1981. A Pâques, plongées à la résurgence de Port-Miou depuis l'entrée naturelle située en mer. Après un portage épique de 250 kilos d'équipement au-dessus du barrage situé à 530 m, plongée en amont jusqu'à 1365 m de l'entrée; - 40 m au cours d'une plongée de 6 h. A l'été 1981, poursuite de l'exploration, en partant cette fois du barrage artificiel. Après deux plongées de 5 h 30, le point 2200 m est atteint dans un puits géant descendu jusqu'à -82m avec vue à -100 m.

Autre exploration d'envergure à l'émergence de Bourne (Drôme), où après 7 h d'immersion, Bertrand Léger reconnaît le siphon sur 2220 m de longueur; la plongée réalisée avec un niveau d'eau supérieur à l'étiage, pour simplifier les problèmes de décompression, a été effectuée en immersion totale, sans aucune poche d'air.
1982. Plongées en Vercors, Chartreuse et Diois. Principale exploration en Ardèche au Goul de la Tannerie avec, pour la première fois, utilisation de mélanges gazeux à l'hélium. Deux pointes lui permettent d'atteindre la distance de 1020 m et la profondeur de 113 m en plongée autonome. Réalisation du film "A la recherche de Mithra", après 22 séances de tournage. Début des travaux pour l'implanta-tion d'un nouveau captage sur cette résurgence; au total, 35 plongées en 1982 dans le siphon du Goul de la Tannerie.

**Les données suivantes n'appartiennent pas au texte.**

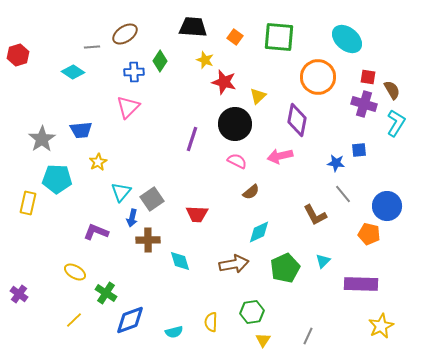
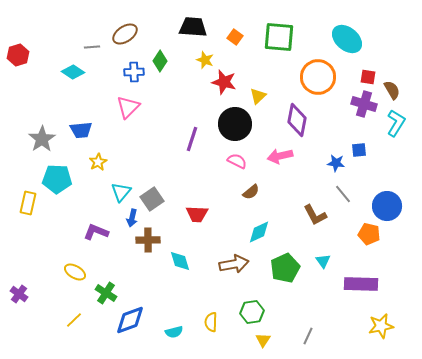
cyan triangle at (323, 261): rotated 21 degrees counterclockwise
yellow star at (381, 326): rotated 15 degrees clockwise
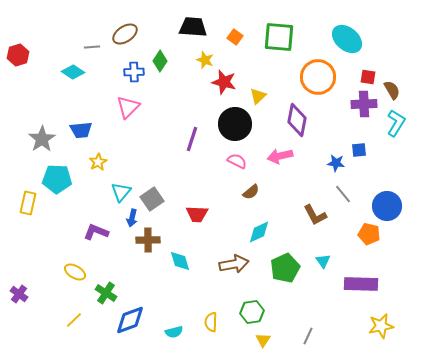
purple cross at (364, 104): rotated 20 degrees counterclockwise
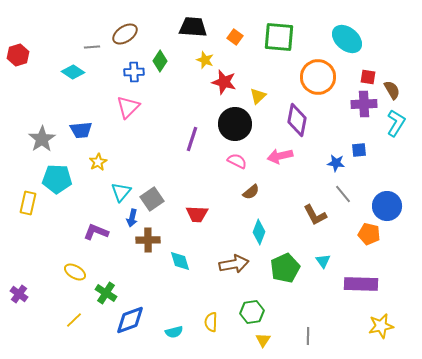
cyan diamond at (259, 232): rotated 45 degrees counterclockwise
gray line at (308, 336): rotated 24 degrees counterclockwise
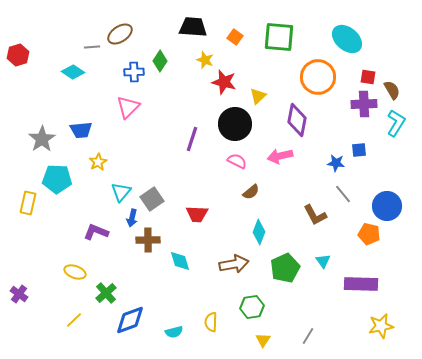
brown ellipse at (125, 34): moved 5 px left
yellow ellipse at (75, 272): rotated 10 degrees counterclockwise
green cross at (106, 293): rotated 15 degrees clockwise
green hexagon at (252, 312): moved 5 px up
gray line at (308, 336): rotated 30 degrees clockwise
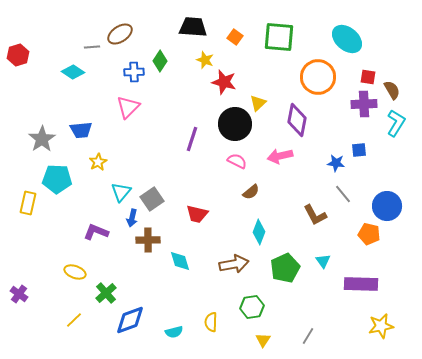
yellow triangle at (258, 96): moved 7 px down
red trapezoid at (197, 214): rotated 10 degrees clockwise
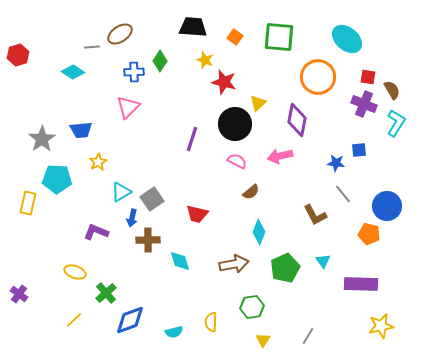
purple cross at (364, 104): rotated 25 degrees clockwise
cyan triangle at (121, 192): rotated 20 degrees clockwise
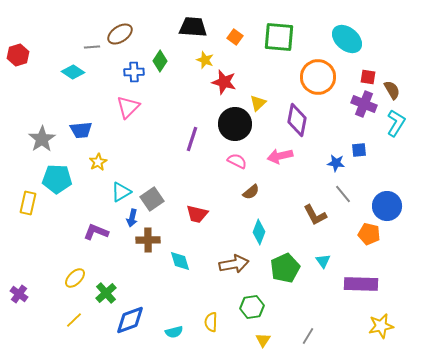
yellow ellipse at (75, 272): moved 6 px down; rotated 65 degrees counterclockwise
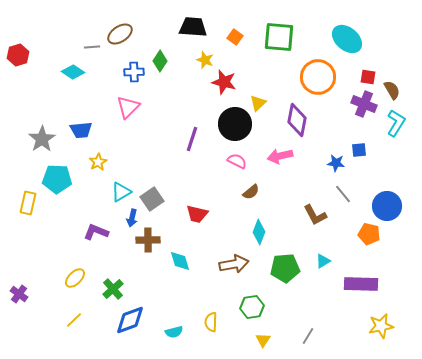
cyan triangle at (323, 261): rotated 35 degrees clockwise
green pentagon at (285, 268): rotated 20 degrees clockwise
green cross at (106, 293): moved 7 px right, 4 px up
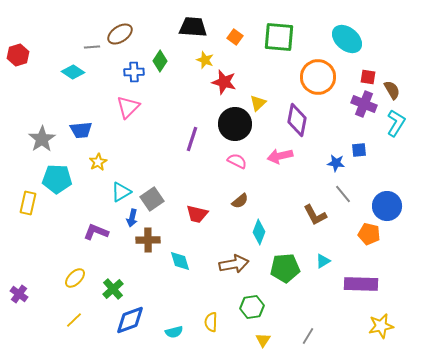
brown semicircle at (251, 192): moved 11 px left, 9 px down
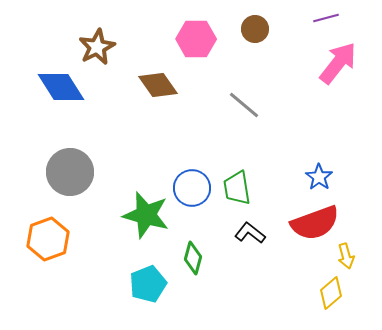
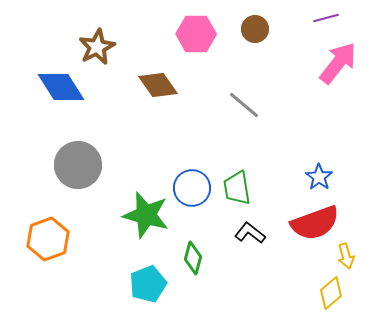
pink hexagon: moved 5 px up
gray circle: moved 8 px right, 7 px up
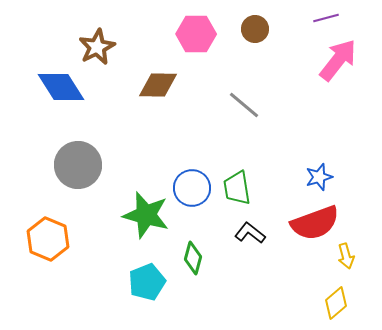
pink arrow: moved 3 px up
brown diamond: rotated 54 degrees counterclockwise
blue star: rotated 20 degrees clockwise
orange hexagon: rotated 18 degrees counterclockwise
cyan pentagon: moved 1 px left, 2 px up
yellow diamond: moved 5 px right, 10 px down
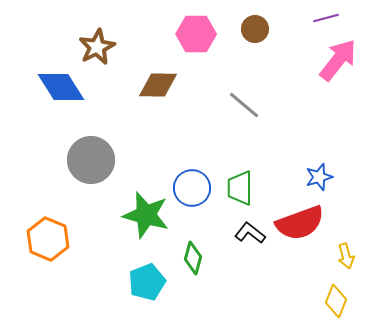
gray circle: moved 13 px right, 5 px up
green trapezoid: moved 3 px right; rotated 9 degrees clockwise
red semicircle: moved 15 px left
yellow diamond: moved 2 px up; rotated 28 degrees counterclockwise
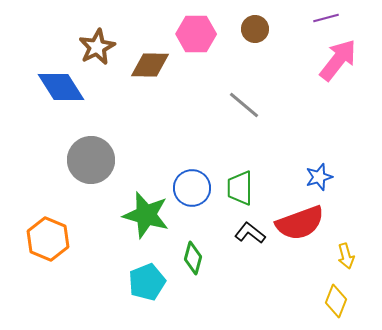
brown diamond: moved 8 px left, 20 px up
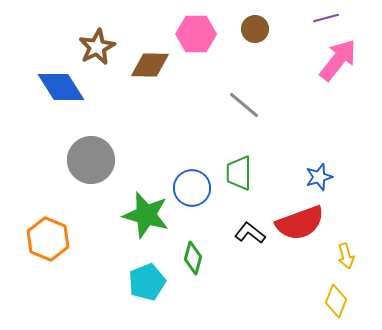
green trapezoid: moved 1 px left, 15 px up
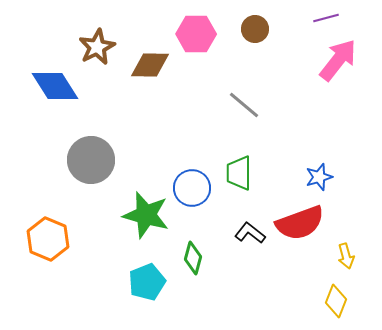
blue diamond: moved 6 px left, 1 px up
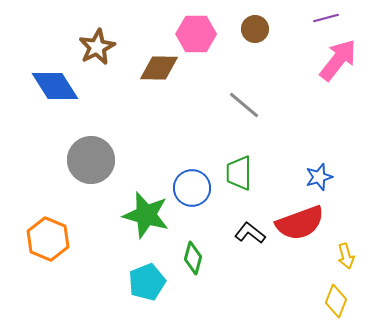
brown diamond: moved 9 px right, 3 px down
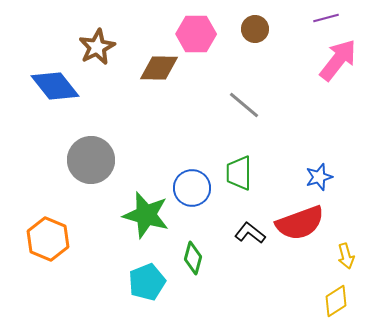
blue diamond: rotated 6 degrees counterclockwise
yellow diamond: rotated 36 degrees clockwise
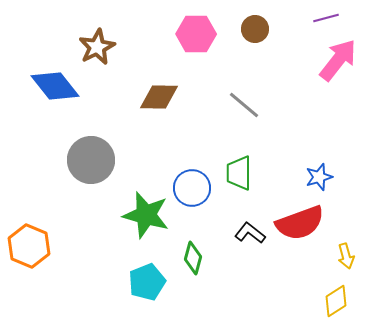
brown diamond: moved 29 px down
orange hexagon: moved 19 px left, 7 px down
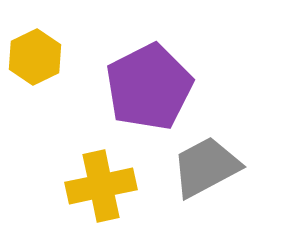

(1) Nous ne reprenons ici que l'essentiel de ce document. De même, nous avons volontairement ôté toutes les références à un record quelconque : plus long siphon sans poche d'air, plus profond siphon plongé par rapport à l'entrée, etc. D'une part, ces chiffres sont appelés - s'ils ne le sont déjà - à être dépassés; d'autre part, ils n'ont qu'une signification relative, si ce n'est pour l'historien qui mesure de la sorte l'évolution d'une technique (NDLR).

(2) Voir aussi "lnfo-Plongée" n ° 44.